Pereira was shielding his eyes from the sun, across whose inclining path they were now moving, searching the ramshackle bungalow built of woven rattan at the far end of the jetty.
‘No signs of Ryker yet. He’s probably asleep or drunk.’ He noticed Connolly’s distasteful frown. ‘Not much of a place, I’m afraid.’
As they moved towards the jetty, the wash from the launch slapping at the greasy bamboo poles and throwing a gust of foul air into their faces, Connolly looked back across the open disc of water, into which the curving wake of the launch was dissolving in a final summary of their long voyage up-river to the derelict settlement, fading into the slack brown water like a last tenuous thread linking him with the order and sanity of civilization. A strange atmosphere of emptiness hung over this inland lagoon, a fiat pall of dead air that in a curious way was as menacing as any overt signs of hostility, as if the crudity and violence of all the Amazonian jungles met here in a momentary balance which some untoward movement of his own might upset, unleashing appalling forces. Away in the distance, down-shore, the great trees leaned like corpses into the glazed air, and the haze over the water embalmed the jungle and the late afternoon in an uneasy stillness.
They bumped against the jetty, rocking lightly into the palisade of poles and dislodging a couple of water-logged outriggers lashed together. The helmsman reversed the engine, waiting for the sailors to secure the lines. None of the Indians had come forward to assist them. Connolly caught a glimpse of one old simian face regarding him with a rheumy eye, riddled teeth nervously worrying a pouch-like lower lip.

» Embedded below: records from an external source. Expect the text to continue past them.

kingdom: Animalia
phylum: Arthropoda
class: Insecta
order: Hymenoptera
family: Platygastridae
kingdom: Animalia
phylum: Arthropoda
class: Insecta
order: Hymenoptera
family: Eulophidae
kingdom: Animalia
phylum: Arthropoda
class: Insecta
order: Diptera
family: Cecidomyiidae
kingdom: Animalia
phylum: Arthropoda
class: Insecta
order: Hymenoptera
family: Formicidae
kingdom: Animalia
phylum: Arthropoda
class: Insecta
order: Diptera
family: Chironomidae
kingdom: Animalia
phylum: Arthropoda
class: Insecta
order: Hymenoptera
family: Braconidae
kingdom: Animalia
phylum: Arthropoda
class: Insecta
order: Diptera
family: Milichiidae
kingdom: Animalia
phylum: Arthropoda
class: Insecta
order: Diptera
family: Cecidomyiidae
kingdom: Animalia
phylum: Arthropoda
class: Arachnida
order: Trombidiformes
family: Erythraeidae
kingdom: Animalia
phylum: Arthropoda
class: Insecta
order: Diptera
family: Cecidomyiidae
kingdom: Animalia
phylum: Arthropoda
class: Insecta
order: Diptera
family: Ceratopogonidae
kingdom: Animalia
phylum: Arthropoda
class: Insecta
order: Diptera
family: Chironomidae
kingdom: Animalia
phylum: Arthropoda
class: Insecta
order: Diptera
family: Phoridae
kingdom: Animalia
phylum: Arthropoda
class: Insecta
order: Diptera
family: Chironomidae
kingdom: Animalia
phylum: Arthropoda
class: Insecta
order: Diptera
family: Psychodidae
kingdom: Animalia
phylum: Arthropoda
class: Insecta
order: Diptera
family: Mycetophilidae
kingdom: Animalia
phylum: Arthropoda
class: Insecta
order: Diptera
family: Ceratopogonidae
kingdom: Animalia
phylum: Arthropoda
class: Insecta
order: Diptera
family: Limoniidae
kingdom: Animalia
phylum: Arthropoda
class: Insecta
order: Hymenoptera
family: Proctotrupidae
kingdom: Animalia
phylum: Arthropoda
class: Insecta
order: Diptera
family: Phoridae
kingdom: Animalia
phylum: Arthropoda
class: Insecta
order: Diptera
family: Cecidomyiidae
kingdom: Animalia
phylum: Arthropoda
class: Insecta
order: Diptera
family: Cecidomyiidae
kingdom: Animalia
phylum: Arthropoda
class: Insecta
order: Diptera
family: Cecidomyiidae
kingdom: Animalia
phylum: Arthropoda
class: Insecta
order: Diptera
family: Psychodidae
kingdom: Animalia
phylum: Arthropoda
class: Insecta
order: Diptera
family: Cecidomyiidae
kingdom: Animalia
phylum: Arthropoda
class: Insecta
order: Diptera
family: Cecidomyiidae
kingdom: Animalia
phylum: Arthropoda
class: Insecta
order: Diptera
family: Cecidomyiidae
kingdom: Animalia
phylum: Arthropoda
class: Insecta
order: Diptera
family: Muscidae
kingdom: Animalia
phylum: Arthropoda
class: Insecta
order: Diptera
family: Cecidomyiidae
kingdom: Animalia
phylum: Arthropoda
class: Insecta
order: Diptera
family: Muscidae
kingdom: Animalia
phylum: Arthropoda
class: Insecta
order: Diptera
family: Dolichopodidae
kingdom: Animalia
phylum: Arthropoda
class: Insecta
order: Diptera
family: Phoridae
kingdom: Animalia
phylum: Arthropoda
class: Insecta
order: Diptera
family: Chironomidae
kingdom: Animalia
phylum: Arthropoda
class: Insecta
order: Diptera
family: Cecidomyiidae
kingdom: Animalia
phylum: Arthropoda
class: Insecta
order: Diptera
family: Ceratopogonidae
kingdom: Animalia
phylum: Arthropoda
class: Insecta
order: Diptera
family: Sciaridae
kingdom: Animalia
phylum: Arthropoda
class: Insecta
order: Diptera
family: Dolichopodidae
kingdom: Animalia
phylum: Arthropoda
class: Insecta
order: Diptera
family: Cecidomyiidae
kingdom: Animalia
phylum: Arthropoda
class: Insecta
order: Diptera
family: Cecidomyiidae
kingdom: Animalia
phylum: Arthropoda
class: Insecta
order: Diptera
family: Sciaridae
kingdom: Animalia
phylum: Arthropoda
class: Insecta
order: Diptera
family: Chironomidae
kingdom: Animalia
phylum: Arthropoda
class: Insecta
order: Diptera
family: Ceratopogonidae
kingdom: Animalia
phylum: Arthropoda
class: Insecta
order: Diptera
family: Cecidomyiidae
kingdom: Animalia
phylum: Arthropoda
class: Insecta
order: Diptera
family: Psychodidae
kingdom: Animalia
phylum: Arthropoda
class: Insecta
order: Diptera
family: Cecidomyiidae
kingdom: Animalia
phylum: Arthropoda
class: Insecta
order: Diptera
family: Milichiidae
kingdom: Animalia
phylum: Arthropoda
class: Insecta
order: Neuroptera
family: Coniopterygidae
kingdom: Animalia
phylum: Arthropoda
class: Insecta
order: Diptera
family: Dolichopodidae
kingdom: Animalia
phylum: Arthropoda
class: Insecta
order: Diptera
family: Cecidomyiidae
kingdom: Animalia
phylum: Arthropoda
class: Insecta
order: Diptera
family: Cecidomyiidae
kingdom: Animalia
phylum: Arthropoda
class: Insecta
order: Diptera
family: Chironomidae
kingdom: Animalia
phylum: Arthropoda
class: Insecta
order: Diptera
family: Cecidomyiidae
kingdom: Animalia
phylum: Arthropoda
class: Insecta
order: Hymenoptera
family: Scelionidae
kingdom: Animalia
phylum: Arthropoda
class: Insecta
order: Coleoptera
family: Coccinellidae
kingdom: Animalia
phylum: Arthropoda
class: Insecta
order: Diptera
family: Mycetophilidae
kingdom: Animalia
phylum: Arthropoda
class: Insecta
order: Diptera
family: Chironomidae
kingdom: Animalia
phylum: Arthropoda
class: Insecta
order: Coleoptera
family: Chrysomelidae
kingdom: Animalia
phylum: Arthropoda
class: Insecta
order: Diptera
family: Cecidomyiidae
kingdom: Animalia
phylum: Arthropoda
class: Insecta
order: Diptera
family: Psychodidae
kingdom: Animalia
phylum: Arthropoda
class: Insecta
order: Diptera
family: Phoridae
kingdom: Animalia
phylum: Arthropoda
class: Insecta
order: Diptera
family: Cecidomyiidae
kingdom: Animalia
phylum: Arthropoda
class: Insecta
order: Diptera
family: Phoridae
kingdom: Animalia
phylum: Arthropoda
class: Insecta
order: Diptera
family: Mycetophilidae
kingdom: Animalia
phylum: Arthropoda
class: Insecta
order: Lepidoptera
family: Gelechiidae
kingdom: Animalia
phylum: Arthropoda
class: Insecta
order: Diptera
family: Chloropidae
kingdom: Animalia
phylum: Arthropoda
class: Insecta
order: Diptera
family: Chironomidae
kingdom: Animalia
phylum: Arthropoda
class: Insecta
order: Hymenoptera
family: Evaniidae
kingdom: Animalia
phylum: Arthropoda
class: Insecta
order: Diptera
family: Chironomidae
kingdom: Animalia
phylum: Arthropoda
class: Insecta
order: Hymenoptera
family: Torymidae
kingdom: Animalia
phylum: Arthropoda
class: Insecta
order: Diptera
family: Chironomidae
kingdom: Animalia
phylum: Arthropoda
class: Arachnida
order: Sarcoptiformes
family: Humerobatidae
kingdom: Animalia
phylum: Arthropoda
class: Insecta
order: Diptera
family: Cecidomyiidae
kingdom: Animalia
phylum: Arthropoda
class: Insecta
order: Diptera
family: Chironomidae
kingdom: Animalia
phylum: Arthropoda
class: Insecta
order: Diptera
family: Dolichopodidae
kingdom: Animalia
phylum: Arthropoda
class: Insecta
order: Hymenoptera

He turned to Pereira, glad that the Captain would be interceding between himself and the Indians. ‘Captain, I should have asked before, but — are these Indians cannibalistic?’
Pereira shook his head, steadying himself against a stanchion. ‘Not at all. Don’t worry about that, they’d have been extinct years ago if they were.’
‘Not even — white men?’ For some reason Connolly found himself placing a peculiarly indelicate emphasis upon the word ‘white’.
Pereira laughed, straightening his uniform jacket. ‘For God’s sake, Lieutenant, no. Are you worrying that your astronaut might have been eaten by them?’